A much more likely candidate, you'd think, would be Martin Johnson. Put the World Cup-winning rugby captain in a tank with baby crocs, as apparently happened to Liza Minnelli's ex this week, and the poor dears would smile nervously and cower in the corners.

Instead, the great man was on Rugby Club (Sky Sports 1, Thursday) having his reluctant say on the England mess; questioned by Simon Lazenby he looked as if his opinions were being dragged out of him. Apart from the headline quotes about Andy Robinson and the old farts, he was astute about England's decline, though, talking about how a whole tier of senior players disappeared after the World Cup - "and suddenly you go from a team that's full of belief in each other and what they can do, to looking round - I've been in situations like that - thinking, 'How are we going to win this game?'"
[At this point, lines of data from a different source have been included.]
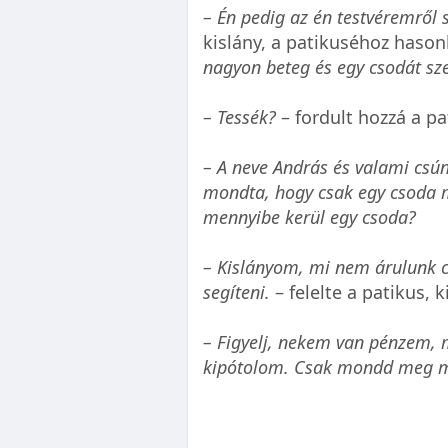
– Én pedig az én testvéremről s
kislány, a patikuséhoz haso
nagyon beteg és egy csodát sze
– Tessék?
– fordult hozzá a pa
– A neve András és valami csú
mondta, hogy csak egy csoda 
mennyibe kerül egy csoda?
– Kislányom, mi nem árulunk 
segíteni.
– felelte a patikus,
– Figyelj, nekem van pénzem, 
kipótolom. Csak mondd meg m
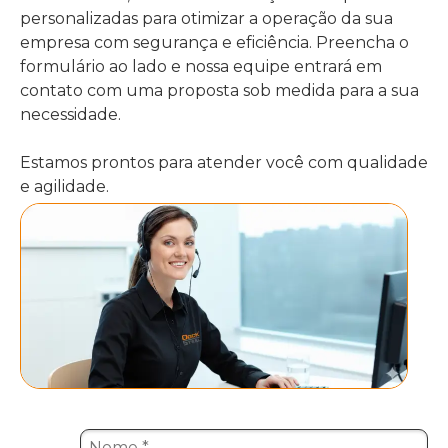
personalizadas para otimizar a operação da sua
empresa com segurança e eficiência. Preencha o
formulário ao lado e nossa equipe entrará em
contato com uma proposta sob medida para a sua
necessidade.
Estamos prontos para atender você com qualidade
e agilidade.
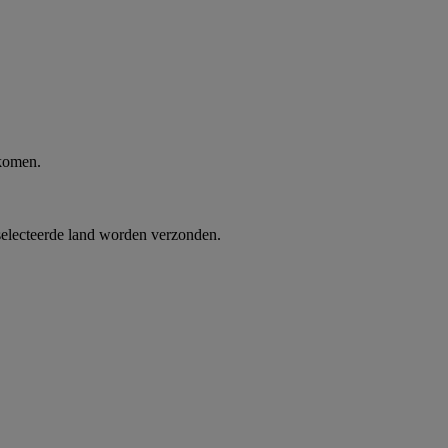
 komen.
selecteerde land worden verzonden.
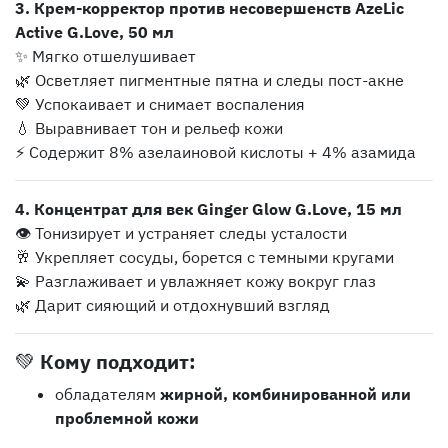
3. Крем-корректор против несовершенств AzeLic
Active G.Love, 50 мл
✨ Мягко отшелушивает
🌿 Осветляет пигментные пятна и следы пост-акне
💚 Успокаивает и снимает воспаления
💧 Выравнивает тон и рельеф кожи
⚡ Содержит 8% азелаиновой кислоты + 4% азамида
4. Концентрат для век Ginger Glow G.Love, 15 мл
👁 Тонизирует и устраняет следы усталости
🥂 Укрепляет сосуды, борется с темными кругами
💫 Разглаживает и увлажняет кожу вокруг глаз
🌿 Дарит сияющий и отдохнувший взгляд
💚
Кому подходит:
обладателям
жирной, комбинированной или
проблемной кожи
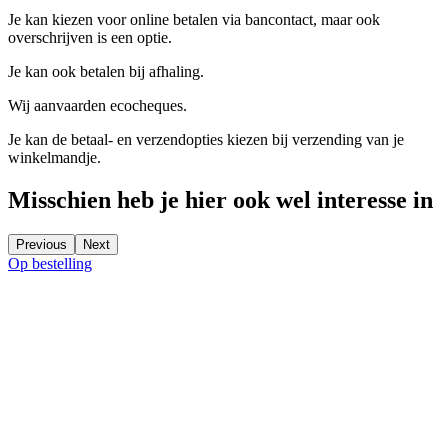
Je kan kiezen voor online betalen via bancontact, maar ook
overschrijven is een optie.
Je kan ook betalen bij afhaling.
Wij aanvaarden ecocheques.
Je kan de betaal- en verzendopties kiezen bij verzending van je
winkelmandje.
Misschien heb je hier ook wel interesse in
Previous
Next
Op bestelling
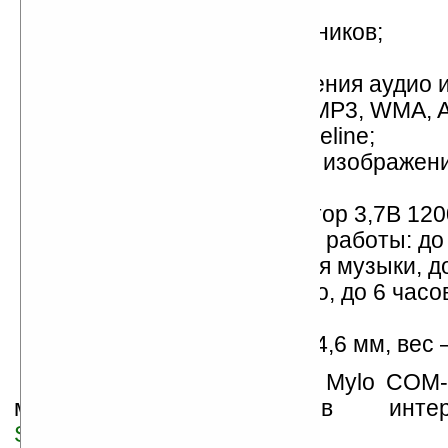
порт miniUSB;
3,5 мм разъем для наушников;
встроенный микрофон;
поддержка воспроизведения аудио 
видеофайлов формата MP3, WMA, 
MPEG4 SP/ASP, AVC Baseline;
возможность просмотра изображен
JPEG, PNG, BMP;
литий-ионный аккумулятор 3,7В 120
поддержка непрерывной работы: до 
режиме воспроизведения музыки, до
режиме просмотра видео, до 6 часо
разговора через Skype;
размеры – 130,8х20,7х64,6 мм, вес 
Интернет-планшет Sony Mylo COM-
можно приобрести в интерне
SonyStyle.com
по цене $300.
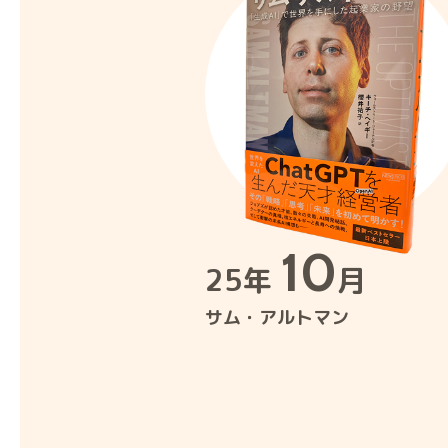
10
25年
月
サム・アルトマン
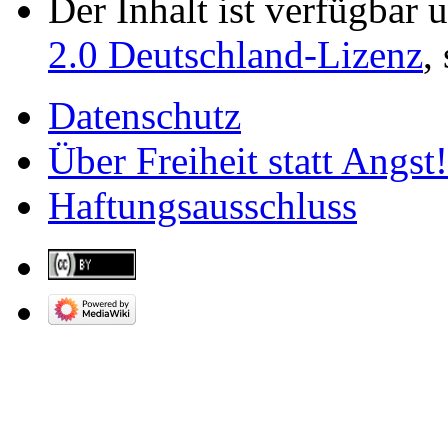
Der Inhalt ist verfügbar 
2.0 Deutschland-Lizenz
,
Datenschutz
Über Freiheit statt Angst!
Haftungsausschluss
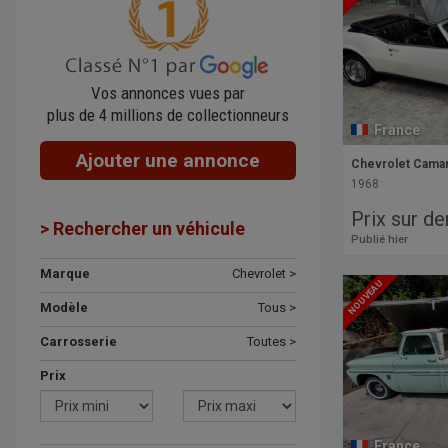
Vos annonces vues par
plus de 4 millions de collectionneurs
France
Ajouter une annonce
Chevrolet Camar
1968
Prix sur d
> Rechercher un véhicule
Publié hier
Marque
Chevrolet >
NOUVEAU
Modèle
Tous >
Carrosserie
Toutes >
Prix
France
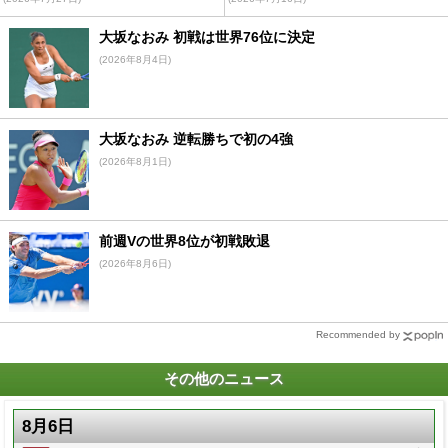
大坂なおみ 初戦は世界76位に決定
(2026年8月4日)
大坂なおみ 逆転勝ちで初の4強
(2026年8月1日)
前週Vの世界8位が初戦敗退
(2026年8月6日)
Recommended by
その他のニュース
8月6日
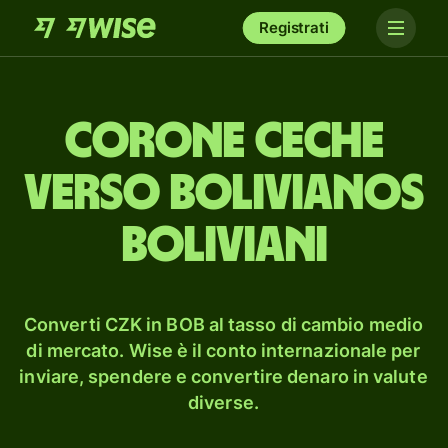
Registrati
corone ceche
verso bolivianos
boliviani
Converti CZK in BOB al tasso di cambio medio
di mercato. Wise è il conto internazionale per
inviare, spendere e convertire denaro in valute
diverse.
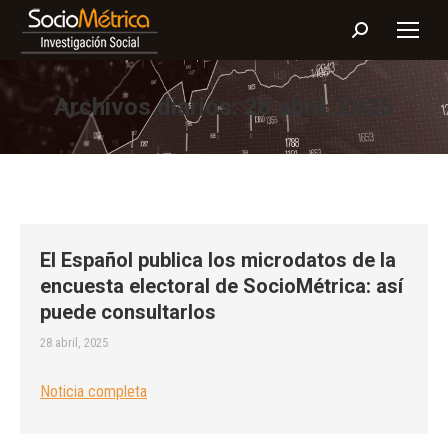
Buscar:
Archivos diarios:
28 abril, 2025
El Español publica los microdatos de la
encuesta electoral de SocioMétrica: así
puede consultarlos
28 abril, 2025
Noticia completa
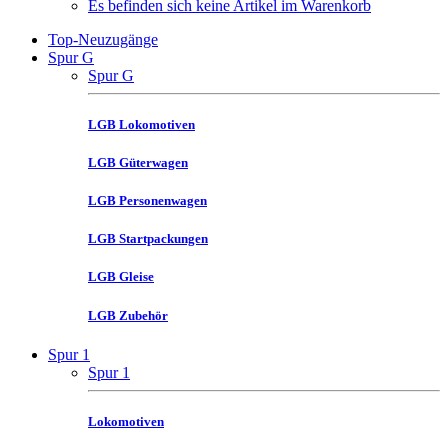
Es befinden sich keine Artikel im Warenkorb
Top-Neuzugänge
Spur G
Spur G
LGB Lokomotiven
LGB Güterwagen
LGB Personenwagen
LGB Startpackungen
LGB Gleise
LGB Zubehör
Spur 1
Spur 1
Lokomotiven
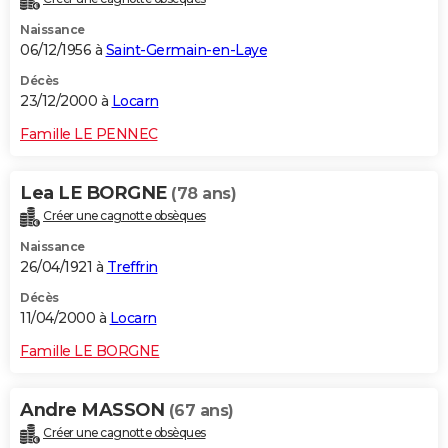
Naissance
06/12/1956 à
Saint-Germain-en-Laye
Décès
23/12/2000 à
Locarn
Famille LE PENNEC
Lea LE BORGNE
(78 ans)
Créer une cagnotte obsèques
Naissance
26/04/1921 à
Treffrin
Décès
11/04/2000 à
Locarn
Famille LE BORGNE
Andre MASSON
(67 ans)
Créer une cagnotte obsèques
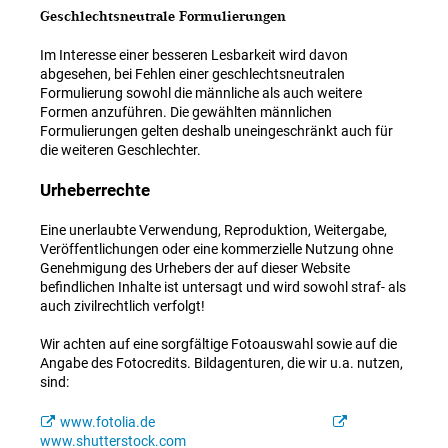
Geschlechtsneutrale Formulierungen
Im Interesse einer besseren Lesbarkeit wird davon
abgesehen, bei Fehlen einer geschlechtsneutralen
Formulierung sowohl die männliche als auch weitere
Formen anzuführen. Die gewählten männlichen
Formulierungen gelten deshalb uneingeschränkt auch für
die weiteren Geschlechter.
Urheberrechte
Eine unerlaubte Verwendung, Reproduktion, Weitergabe,
Veröffentlichungen oder eine kommerzielle Nutzung ohne
Genehmigung des Urhebers der auf dieser Website
befindlichen Inhalte ist untersagt und wird sowohl straf- als
auch zivilrechtlich verfolgt!
Wir achten auf eine sorgfältige Fotoauswahl sowie auf die
Angabe des Fotocredits. Bildagenturen, die wir u.a. nutzen,
sind:
www.fotolia.de
www.shutterstock.com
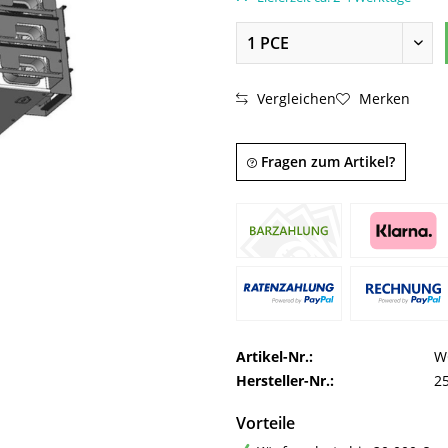
Vergleichen
Merken
Fragen zum Artikel?
Artikel-Nr.:
W
Hersteller-Nr.:
2
Vorteile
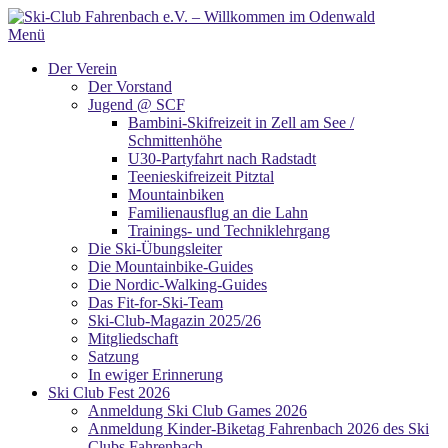
Zum
Inhalt
Menü
springen
Der Verein
Der Vorstand
Jugend @ SCF
Bambini-Skifreizeit in Zell am See /
Schmittenhöhe
U30-Partyfahrt nach Radstadt
Teenieskifreizeit Pitztal
Mountainbiken
Familienausflug an die Lahn
Trainings- und Techniklehrgang
Die Ski-Übungsleiter
Die Mountainbike-Guides
Die Nordic-Walking-Guides
Das Fit-for-Ski-Team
Ski-Club-Magazin 2025/26
Mitgliedschaft
Satzung
In ewiger Erinnerung
Ski Club Fest 2026
Anmeldung Ski Club Games 2026
Anmeldung Kinder-Biketag Fahrenbach 2026 des Ski
Clubs Fahrenbach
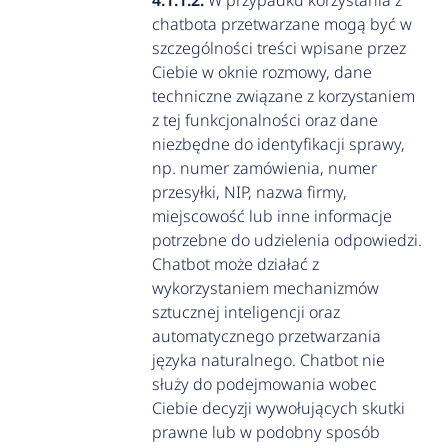
W przypadku korzystania z
chatbota przetwarzane mogą być w
szczególności treści wpisane przez
Ciebie w oknie rozmowy, dane
techniczne związane z korzystaniem
z tej funkcjonalności oraz dane
niezbędne do identyfikacji sprawy,
np. numer zamówienia, numer
przesyłki, NIP, nazwa firmy,
miejscowość lub inne informacje
potrzebne do udzielenia odpowiedzi.
Chatbot może działać z
wykorzystaniem mechanizmów
sztucznej inteligencji oraz
automatycznego przetwarzania
języka naturalnego. Chatbot nie
służy do podejmowania wobec
Ciebie decyzji wywołujących skutki
prawne lub w podobny sposób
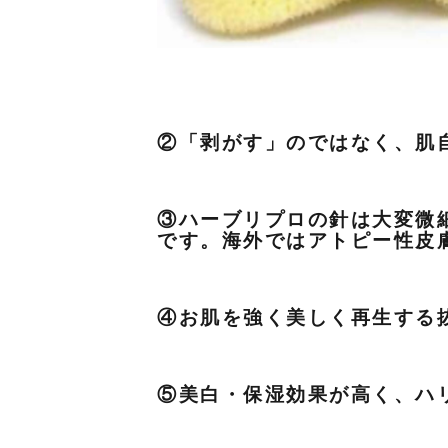
②「剥がす」のではなく、肌
③ハーブリプロの針は大変微
です。海外ではアトピー性皮
④お肌を強く美しく再生する
⑤美白・保湿効果が高く、ハ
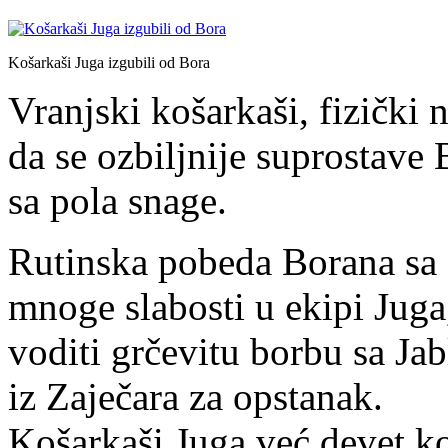
Košarkaši Juga izgubili od Bora
Vranjski košarkaši, fizički 
da se ozbiljnije suprostave
sa pola snage.
Rutinska pobeda Borana sa 
mnoge slabosti u ekipi Juga,
voditi grčevitu borbu sa J
iz Zaječara za opstanak.
Košarkaši Juga već devet ko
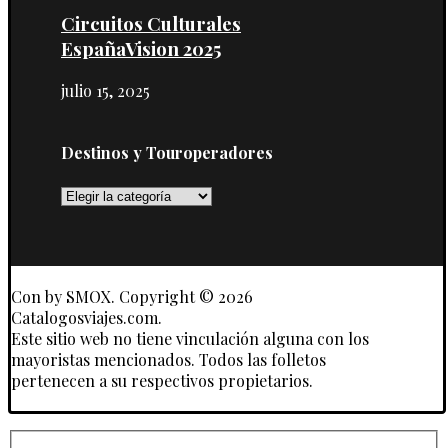
Circuitos Culturales
EspañaVision 2025
julio 15, 2025
Destinos y Touroperadores
Destinos
y
Touroperadores
Con
by SMOX. Copyright © 2026
Catalogosviajes.com.
Este sitio web no tiene vinculación alguna con los
mayoristas mencionados. Todos las folletos
pertenecen a su respectivos propietarios.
Lazenby tried to get him to admit to an interest in Robinson's job, only to be politely rebuffed. "I don't give out messages," Johnson said. "I don't even like publicly speaking about it. I know what they're going through."

Lazenby persisted. "One day, Martin," he said as they shook hands at the end. "Never say never."

"You said that, not me," Johnson said, turning away without a trace of a smile.

There were smiles, mostly rueful, from the BBC team after the dire Netherlands v England game (BBC1, Wednesday). On Hancock's Half Time (ITV1, Thursday), host Nick confessed that he'd been so bored he'd turned over at one point and watched a bit of the excellent Coast. I'm with him on that one. England were OK but the Dutch were clearly out of their minds on super-skunk.

"I've never seen a Dutch team that can't pass it like these," Mark Lawrenson muttered, and there was a great shot of Ruud Gullit laughing like a drain at a particularly inelegant hoik into the stands from Joris Mathijsen. Alan Hansen was, as usual, succinct. "Until the last five minutes it was terrible."

Not terrible, but not as brilliant as expected, was that sultry hunk of gorgeousness Mark Ramprakash - still the favourite to win Strictly Come Dancing (BBC1) but beaten last Saturday, not only by second-favourite Baby Spice, but also by the strictly limited Matt Dawson.

Johnson's former Lions and England team-mate had had a drama coach "getting inside my soul" the previous week, and the difference was astonishing. "From boring to brilliant in six weeks!" judge Arlene Phillips enthused. If only the current England team could go the same way.